Revision as of 02:38, 16 November 2006

If you're using the OpenBSD's pf, which also works on FreeBSD, make sure it's enabled.

# pfctl -si
Status: Enabled

I've been bitten by this while debugging.

# pfctl -N -f /etc/pf.conf

This will reload the nat rules only.. often best to disable the firewall rules when testing nat, so do

# pfctl -Fr

to flush the rules, and just

# pfctl -R -f /etc/pf.conf

to use them again.

# pfctl -Fs 

to flush the current nat states, just remember the existing natted connections will drop when you do this.

# pfctl -ss 

to show the current nat states.

in summary, -Fn the F means to Flush. -sn the s means to show. -N and -R are to load only the Nat or filter Rules respectively.


If you're satisfied with your pf ruleset, you might be interesting in looking into ALTQ. Alternate queuing (ALTQ) is a framework that allows to shape network traffic.


helpful rules for pf.conf

These can mostly be found by logging all of your block rules and then watching with:

# tcpdump -vvv -e -ttt -i pflog0

Once you see something you want to block, usually a reoccuring sequence, you can add a block rule without log enabled.

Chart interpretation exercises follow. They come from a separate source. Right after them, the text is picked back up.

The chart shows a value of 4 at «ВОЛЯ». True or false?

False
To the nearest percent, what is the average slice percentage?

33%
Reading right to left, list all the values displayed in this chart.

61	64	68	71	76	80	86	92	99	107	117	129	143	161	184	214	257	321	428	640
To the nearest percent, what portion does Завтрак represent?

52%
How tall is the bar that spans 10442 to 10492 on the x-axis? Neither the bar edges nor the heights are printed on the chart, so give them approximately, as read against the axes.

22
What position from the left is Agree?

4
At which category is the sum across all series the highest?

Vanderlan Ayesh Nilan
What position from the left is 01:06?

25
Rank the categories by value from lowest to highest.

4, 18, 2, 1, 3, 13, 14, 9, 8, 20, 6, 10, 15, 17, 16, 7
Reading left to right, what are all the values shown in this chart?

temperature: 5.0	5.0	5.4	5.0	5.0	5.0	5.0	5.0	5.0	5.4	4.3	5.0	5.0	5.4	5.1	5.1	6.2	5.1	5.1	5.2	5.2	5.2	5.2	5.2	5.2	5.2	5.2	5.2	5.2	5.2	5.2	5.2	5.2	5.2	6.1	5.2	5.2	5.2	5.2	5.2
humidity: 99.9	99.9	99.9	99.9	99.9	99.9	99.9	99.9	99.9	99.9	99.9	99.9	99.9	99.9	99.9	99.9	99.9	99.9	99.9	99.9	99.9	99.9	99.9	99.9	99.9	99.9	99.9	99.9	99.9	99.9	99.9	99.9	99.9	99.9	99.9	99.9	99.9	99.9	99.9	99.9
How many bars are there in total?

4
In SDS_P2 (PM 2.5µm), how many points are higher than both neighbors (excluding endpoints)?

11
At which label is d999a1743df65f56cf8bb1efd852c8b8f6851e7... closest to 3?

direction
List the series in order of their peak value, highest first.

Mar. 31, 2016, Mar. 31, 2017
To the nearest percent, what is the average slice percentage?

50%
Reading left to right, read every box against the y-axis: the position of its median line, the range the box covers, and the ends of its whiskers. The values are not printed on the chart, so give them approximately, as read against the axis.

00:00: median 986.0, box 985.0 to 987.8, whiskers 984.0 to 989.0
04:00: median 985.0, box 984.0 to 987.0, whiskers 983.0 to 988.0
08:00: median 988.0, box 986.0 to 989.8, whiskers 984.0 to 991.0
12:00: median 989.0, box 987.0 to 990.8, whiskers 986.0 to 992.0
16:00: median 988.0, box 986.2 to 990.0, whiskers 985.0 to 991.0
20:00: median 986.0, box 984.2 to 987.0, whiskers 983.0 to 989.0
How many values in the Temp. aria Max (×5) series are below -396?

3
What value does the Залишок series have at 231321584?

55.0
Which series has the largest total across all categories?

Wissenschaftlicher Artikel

# block Microsoft Calendar
block in quick on $ext_if proto udp from any to any port {1024 1025 1026 1027 1028 1029 1030 }
# block nmap OS detection scans somewhat (-O)
block in quick proto tcp flags FUP/WEUAPRSF
block in quick proto tcp flags WEUAPRSF/WEUAPRSF
block in quick proto tcp flags SRAFU/WEUAPRSF
block in quick proto tcp flags /WEUAPRSF
block in quick proto tcp flags SR/SR
block in quick proto tcp flags SF/SF


Don't let the flags confuse you, the simplest way to block any sort of OS detection scans is to block anything and not return a packet. The scanner will only know that the packet never came back. You need to suit this with the blocking policy of your ISP though. It's interesting to find out when an IP is not allocated by an end-user whether the ISP's network access server reply anything in its place or whether the IP is blackholed. Early access servers showed a routing loop in a traceroute, my particular ISP blackholes non-used IP's. Getting to my point, if your ISP blackholes non-used IP's then using a block that doesn't reply anything shows no distinction whether there is a "live" computer behind an IP. If an ISP replies with some sort of packet perhaps the pf rules should be adapted to reply the same, so that a transparency appears.